1. This shade of pale pink rose in the sky.  

2. The tomatoes. I don't know what to do with this last bunch. I may need to move the pot to another spot in the yard where the sun will hit it sooner in the day. I forgot about the shift in the light.  

3. I have to untangle the hoses and attach spray nozzle before I can wash it off. But first I take a picture, realize that the "y" in You is written backward. Yes. This must have been a child. No, it doesn't really make me feel any better. 

4. I am grateful and surprised by the support and shock and anger. I wonder if maybe I made too big a deal about it. But then remember that my writing is about my truth. And the truth was/is that it still bothers me that someone, even a child who is incapable of writing their "y" the correct way, would write something like that on my driveway. I just hope I never have to see something like that again.  
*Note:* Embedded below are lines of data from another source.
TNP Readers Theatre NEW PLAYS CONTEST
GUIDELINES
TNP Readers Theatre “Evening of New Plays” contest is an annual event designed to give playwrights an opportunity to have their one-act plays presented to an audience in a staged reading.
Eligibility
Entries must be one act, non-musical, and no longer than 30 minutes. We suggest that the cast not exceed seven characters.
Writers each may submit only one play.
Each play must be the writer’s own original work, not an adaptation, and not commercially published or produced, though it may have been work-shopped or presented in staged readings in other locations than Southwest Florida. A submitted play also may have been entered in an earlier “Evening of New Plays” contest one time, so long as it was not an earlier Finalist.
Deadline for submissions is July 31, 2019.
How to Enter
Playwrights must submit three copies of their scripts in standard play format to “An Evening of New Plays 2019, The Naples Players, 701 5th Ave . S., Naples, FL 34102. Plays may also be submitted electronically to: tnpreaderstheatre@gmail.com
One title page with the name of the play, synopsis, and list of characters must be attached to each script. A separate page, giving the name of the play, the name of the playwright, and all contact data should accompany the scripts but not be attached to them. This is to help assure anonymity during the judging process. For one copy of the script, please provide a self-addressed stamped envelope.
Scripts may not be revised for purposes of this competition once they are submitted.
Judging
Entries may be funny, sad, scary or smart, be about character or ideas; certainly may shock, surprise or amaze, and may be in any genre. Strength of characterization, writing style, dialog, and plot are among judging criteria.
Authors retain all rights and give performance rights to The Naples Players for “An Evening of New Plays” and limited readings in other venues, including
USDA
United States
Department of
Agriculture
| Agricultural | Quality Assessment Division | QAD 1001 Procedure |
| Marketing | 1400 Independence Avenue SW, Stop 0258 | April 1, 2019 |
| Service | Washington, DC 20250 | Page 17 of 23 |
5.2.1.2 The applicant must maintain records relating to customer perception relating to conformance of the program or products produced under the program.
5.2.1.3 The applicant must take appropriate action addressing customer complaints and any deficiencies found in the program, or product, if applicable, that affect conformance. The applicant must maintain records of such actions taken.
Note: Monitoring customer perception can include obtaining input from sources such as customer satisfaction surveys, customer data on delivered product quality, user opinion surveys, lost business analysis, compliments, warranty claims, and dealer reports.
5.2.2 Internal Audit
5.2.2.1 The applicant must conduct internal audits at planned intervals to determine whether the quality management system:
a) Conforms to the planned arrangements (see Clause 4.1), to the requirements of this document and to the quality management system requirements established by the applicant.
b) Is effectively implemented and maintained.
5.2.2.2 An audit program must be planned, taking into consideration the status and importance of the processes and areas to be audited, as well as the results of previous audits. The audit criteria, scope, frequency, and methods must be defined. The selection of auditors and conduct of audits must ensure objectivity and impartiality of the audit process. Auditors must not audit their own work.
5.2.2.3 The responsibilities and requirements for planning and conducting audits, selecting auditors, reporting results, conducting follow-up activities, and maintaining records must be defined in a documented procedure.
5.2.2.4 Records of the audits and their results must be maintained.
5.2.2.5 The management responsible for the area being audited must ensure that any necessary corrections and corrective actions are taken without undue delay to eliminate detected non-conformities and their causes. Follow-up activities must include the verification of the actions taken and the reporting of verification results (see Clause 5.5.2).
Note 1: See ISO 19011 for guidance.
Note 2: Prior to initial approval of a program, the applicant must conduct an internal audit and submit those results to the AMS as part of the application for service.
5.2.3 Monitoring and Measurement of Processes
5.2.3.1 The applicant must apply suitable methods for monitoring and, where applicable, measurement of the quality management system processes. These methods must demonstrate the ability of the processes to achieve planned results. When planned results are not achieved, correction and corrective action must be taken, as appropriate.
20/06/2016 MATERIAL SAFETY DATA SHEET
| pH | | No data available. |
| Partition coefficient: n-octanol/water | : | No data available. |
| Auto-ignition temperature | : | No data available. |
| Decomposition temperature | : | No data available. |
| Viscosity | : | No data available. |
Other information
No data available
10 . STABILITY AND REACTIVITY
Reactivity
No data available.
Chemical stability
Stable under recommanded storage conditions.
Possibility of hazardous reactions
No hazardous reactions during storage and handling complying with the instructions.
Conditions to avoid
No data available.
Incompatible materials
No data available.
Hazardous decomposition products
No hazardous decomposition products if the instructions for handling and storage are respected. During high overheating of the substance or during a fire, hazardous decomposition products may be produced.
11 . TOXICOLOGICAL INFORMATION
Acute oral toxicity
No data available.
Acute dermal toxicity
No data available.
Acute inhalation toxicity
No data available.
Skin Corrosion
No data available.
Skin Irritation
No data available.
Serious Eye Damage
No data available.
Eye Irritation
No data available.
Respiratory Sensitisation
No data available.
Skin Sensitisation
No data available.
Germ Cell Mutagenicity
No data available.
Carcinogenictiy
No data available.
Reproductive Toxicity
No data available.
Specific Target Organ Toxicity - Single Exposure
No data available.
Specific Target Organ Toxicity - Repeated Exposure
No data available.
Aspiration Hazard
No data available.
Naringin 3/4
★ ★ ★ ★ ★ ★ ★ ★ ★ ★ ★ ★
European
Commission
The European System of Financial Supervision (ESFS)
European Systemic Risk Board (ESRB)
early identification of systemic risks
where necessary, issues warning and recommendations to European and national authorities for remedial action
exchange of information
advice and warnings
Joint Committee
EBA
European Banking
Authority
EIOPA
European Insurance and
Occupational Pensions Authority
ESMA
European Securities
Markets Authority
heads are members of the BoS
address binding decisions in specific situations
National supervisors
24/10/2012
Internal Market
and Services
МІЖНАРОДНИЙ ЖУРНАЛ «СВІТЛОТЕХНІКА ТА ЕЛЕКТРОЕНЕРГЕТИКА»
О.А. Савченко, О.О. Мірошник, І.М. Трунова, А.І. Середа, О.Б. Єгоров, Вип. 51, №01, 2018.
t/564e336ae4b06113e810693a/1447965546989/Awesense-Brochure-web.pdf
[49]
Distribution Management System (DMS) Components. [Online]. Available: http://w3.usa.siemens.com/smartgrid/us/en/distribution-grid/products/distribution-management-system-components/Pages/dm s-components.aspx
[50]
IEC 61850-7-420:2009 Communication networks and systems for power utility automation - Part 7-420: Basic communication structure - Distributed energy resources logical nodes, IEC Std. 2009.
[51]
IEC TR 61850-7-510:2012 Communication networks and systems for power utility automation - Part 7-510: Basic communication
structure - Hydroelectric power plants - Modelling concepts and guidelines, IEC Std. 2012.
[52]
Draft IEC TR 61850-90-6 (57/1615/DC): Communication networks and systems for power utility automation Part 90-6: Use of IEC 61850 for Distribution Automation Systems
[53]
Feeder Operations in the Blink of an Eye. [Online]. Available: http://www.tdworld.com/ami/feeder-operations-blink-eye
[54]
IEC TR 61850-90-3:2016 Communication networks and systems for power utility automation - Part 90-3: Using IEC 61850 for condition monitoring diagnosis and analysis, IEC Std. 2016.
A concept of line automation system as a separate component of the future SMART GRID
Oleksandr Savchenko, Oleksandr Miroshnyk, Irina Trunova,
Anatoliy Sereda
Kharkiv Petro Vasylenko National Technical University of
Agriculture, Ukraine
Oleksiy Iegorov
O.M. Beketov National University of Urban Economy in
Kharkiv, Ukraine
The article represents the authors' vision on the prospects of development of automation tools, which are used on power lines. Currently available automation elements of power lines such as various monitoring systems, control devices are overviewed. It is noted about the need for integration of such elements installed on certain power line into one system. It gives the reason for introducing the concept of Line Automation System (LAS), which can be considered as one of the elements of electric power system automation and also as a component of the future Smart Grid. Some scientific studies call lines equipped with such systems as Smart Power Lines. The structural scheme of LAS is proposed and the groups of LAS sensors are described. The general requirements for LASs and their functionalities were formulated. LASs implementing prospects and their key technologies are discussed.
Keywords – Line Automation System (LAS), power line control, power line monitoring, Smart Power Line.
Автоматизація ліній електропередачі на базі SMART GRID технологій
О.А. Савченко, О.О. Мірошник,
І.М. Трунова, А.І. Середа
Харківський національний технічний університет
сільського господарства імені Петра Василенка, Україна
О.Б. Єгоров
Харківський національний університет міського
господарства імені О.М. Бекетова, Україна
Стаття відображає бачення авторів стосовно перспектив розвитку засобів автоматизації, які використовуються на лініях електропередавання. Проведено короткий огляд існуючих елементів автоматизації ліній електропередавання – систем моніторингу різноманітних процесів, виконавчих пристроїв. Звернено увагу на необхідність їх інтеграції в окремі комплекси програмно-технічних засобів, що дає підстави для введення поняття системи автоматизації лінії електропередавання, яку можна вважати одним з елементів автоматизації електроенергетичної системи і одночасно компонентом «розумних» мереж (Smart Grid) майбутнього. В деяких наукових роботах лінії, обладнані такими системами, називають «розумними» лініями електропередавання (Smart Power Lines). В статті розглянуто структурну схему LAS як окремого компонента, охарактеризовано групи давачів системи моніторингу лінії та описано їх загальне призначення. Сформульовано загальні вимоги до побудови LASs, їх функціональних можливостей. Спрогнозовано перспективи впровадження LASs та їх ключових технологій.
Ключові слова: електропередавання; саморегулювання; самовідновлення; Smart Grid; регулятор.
5. Once, in middle school we got off the bus to see portions of the sidewalks and windows covered in brown kraft paper. Overnight, someone had vandalized the school. It had been covered in swastikas and racial slurs. This would have been in 1997 or 1998 in the small, but growing, tobacco town of Kernersville, North Carolina. 

6. Which makes me think of the young boy in New Hampshire with rope burns around his neck.

7. Which makes me think of the fact that I'll be driving through New Hampshire alone. Which makes me also think about the other articles I've seen lately about racism in the northeast.  

8. Which makes me wonder how one is supposed to feel safe.  

9. He keeps asking me what's wrong. I say nothing.  

10. I play soccer with him as the sun goes down. Try to look at his face instead of the glowing orange sun as it sets behind the berm. Try to focus on this smile and the roundness of his cheeks.